A woman who said health board staff’s blunders led her to contracting cervical cancer has won more than £2m in damages.
Judge Lord Tyre had previously supported claims by Helen McGlone, now 32, that Greater Glasgow Health Board’s smear tests should have revealed the developing tumour earlier, avoiding the need for a hysterectomy.
She raised a civil action against the board, blaming it for "misinterpretation and misreporting" of the two tests and claiming negligence had caused loss, injury and damage. The board admitted fault but contested the size of the claim.
After completing her studies at Glasgow University with first class honours in physics and applied mathematics, Ms McGlone went to do research at CERN, the European Organisation for Nuclear Research, in Geneva, Switzerland.
She said her qualifications and research would have enabled her to work in the banking industry and she had intended to seek a job with an investment bank or other large financial organisation, earning a substantial salary and big bonuses.
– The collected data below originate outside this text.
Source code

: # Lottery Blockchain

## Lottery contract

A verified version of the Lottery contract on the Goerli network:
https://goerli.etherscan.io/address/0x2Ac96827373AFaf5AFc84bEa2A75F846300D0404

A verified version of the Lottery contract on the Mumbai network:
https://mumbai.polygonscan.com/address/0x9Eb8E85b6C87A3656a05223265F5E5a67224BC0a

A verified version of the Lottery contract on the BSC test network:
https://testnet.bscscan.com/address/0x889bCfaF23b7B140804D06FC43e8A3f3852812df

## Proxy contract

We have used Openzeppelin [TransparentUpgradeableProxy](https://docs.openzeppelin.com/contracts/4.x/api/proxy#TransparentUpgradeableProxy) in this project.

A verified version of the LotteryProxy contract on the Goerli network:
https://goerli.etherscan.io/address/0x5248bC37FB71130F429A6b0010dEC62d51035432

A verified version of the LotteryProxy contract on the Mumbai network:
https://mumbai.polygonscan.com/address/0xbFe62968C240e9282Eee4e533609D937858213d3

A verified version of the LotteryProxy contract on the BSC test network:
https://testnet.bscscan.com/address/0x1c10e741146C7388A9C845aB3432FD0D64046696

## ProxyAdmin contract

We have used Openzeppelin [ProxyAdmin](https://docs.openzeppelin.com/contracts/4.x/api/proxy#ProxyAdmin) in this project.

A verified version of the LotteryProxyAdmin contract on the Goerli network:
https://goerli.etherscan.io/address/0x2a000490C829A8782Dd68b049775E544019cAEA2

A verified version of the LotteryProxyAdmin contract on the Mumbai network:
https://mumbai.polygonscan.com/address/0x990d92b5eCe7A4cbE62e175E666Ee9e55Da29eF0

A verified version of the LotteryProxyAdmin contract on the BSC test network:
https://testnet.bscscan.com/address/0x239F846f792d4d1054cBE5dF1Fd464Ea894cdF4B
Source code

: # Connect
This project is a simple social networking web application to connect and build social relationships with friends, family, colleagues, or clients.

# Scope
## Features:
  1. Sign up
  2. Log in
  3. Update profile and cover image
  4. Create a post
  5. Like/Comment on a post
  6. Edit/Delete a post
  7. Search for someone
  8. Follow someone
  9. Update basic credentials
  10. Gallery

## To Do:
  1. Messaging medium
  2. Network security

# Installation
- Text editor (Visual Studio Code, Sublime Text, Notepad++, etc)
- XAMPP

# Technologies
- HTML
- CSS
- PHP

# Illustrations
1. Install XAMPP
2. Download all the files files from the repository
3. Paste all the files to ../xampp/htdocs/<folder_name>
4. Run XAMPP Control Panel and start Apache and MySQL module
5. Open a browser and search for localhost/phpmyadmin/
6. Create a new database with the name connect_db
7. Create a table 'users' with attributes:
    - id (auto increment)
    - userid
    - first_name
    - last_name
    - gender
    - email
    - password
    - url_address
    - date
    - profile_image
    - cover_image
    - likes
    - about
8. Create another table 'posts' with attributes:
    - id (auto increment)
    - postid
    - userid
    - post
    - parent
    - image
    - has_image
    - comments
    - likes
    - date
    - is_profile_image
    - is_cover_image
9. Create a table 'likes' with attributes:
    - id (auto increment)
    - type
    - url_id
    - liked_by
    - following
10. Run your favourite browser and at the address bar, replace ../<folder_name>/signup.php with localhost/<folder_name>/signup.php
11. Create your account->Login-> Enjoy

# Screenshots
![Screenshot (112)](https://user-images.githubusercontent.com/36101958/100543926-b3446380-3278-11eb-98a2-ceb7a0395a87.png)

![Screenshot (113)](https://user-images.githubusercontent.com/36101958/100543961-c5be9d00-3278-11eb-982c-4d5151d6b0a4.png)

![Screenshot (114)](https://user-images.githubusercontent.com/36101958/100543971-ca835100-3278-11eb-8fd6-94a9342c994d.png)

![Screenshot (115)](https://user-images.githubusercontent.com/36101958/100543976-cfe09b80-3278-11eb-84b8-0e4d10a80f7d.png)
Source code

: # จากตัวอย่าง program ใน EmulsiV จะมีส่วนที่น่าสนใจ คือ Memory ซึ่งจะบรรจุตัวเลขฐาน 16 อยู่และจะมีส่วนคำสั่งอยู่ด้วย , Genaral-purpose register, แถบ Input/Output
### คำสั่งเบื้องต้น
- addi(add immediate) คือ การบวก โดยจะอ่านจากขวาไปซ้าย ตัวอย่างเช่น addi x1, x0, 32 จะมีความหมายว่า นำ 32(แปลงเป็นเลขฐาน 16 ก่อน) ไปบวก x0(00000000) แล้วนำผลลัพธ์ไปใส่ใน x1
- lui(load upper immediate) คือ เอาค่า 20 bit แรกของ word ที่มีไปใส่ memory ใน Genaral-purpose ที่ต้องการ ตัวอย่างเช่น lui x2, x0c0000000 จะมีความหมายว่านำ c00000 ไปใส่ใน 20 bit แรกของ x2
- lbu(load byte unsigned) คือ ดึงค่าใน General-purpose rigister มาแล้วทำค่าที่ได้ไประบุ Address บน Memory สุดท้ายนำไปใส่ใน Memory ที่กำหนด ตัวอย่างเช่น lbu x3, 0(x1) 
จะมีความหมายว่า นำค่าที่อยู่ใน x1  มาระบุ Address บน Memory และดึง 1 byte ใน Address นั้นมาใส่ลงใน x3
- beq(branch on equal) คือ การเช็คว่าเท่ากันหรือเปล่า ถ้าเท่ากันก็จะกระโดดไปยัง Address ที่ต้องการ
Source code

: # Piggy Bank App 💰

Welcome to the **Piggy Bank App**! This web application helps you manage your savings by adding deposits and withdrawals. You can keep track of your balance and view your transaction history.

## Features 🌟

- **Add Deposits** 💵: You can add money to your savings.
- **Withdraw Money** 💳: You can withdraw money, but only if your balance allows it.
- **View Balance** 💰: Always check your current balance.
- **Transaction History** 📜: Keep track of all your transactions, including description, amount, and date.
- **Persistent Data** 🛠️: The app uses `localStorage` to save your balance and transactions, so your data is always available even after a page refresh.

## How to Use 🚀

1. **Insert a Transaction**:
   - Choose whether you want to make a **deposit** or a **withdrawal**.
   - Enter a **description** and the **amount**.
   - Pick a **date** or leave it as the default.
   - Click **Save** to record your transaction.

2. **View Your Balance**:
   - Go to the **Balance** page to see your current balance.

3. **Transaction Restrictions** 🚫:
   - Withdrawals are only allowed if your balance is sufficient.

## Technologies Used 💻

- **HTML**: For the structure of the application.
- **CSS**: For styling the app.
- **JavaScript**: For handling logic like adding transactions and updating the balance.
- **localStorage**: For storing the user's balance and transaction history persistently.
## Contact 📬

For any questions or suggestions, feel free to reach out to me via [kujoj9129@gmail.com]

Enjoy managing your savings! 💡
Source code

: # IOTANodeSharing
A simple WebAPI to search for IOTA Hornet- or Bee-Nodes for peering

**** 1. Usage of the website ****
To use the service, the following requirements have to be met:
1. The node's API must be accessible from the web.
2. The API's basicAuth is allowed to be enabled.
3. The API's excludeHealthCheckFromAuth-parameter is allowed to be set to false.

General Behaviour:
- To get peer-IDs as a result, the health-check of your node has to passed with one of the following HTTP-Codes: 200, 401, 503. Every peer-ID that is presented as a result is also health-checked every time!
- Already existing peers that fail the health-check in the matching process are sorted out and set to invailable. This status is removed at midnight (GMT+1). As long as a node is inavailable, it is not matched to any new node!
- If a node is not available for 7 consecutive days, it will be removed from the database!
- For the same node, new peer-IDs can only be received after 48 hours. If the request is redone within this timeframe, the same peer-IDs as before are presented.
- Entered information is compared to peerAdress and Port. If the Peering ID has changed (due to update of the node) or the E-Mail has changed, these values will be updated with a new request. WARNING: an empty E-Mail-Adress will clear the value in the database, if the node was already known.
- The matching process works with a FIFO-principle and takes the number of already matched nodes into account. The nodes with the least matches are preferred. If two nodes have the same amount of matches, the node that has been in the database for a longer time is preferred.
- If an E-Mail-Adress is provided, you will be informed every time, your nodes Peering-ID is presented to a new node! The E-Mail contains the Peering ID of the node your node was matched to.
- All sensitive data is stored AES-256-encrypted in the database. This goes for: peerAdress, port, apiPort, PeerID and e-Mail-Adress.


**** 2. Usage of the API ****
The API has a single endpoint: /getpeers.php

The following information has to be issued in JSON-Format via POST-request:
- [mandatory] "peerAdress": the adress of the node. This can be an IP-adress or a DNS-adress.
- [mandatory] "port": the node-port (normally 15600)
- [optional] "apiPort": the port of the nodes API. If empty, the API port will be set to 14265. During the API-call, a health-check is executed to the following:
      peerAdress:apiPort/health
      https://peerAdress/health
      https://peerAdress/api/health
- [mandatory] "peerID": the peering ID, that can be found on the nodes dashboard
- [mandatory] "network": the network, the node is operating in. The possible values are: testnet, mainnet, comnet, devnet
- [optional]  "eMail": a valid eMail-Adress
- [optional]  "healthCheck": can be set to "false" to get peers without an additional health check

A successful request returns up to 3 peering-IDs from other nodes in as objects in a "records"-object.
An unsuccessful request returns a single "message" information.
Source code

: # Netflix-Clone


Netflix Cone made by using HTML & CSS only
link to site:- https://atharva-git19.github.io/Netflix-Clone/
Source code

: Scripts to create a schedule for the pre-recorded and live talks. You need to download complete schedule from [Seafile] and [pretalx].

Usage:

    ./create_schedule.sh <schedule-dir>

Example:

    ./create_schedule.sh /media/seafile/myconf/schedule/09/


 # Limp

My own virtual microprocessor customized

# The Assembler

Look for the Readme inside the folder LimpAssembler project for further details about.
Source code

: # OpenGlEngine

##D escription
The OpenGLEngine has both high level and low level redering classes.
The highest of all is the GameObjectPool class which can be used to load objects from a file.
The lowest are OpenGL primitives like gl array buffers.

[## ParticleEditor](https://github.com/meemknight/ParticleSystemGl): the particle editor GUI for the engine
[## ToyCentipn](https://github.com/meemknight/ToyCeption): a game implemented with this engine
But the radical hysterectomy she underwent in May 2008 left her physically incapable of working and she had to take six months’ leave of absence.
She is now considering re-training and studying for a degree which will enable her to work with children's charities.
Ms McGlone, who lives in the Falkirk area, had sued the board for £5m, but in a judgment issued today, a second judge, Lord Bannatyne, restricted the provisional award to £2m. The Court of Session has still to hear Ms McGlone's argument for a further payout to cover the cost of fertility treatment and her wish to have a surrogate baby.
Her smear tests were done at Glasgow Royal Infirmary and the Sandyford Clinic in 2005/6. The first did not work properly and the second test was initially reported as “negative” but an audit later decided the test was “inadequate” rather than negative and a repeat test was recommended. Ms McGlone’s legal team say the result should have been seen as “abnormal”, which would have cleared the way for further investigations. The following March, another test was said to be negative. Her lawyers said it should have been labelled “positive” and followed up by urgent treatment.
After today’s ruling, they issued a statement. Stephen Hay, head of litigation at Gildeas Solicitors in Glasgow, said: “Helen McGlone (completed) almost a decade of studies, including a first class masters degree, (and) was expected to have a long and successful career in investment banking. A few months before she was due to complete her PhD however, her world fell apart.
"On three occasions, screeners and a consultant had failed to identify easily recognisable pre-cancerous cells, the very cells the screening programme is designed to detect. By the time her cancer was discovered, she needed radical surgery and intensive treatment in an attempt to save her life. Even after treatment, Dr McGlone was given only a slightly better than half chance of survival.
“We are astonished by this decision issued today, based on the witnesses who gave evidence in this lengthy case and we are considering an appeal.
“Dr McGlone is a young woman of integrity and kindness who has pursued this very difficult litigation through concern for other young women. Since her case has become public, other women have come forward and there are now multiple further confirmed instances of negligence, ranging from the timescale of 2001 to at least 2008. These involved both screeners and consultants and spanned several hospitals.”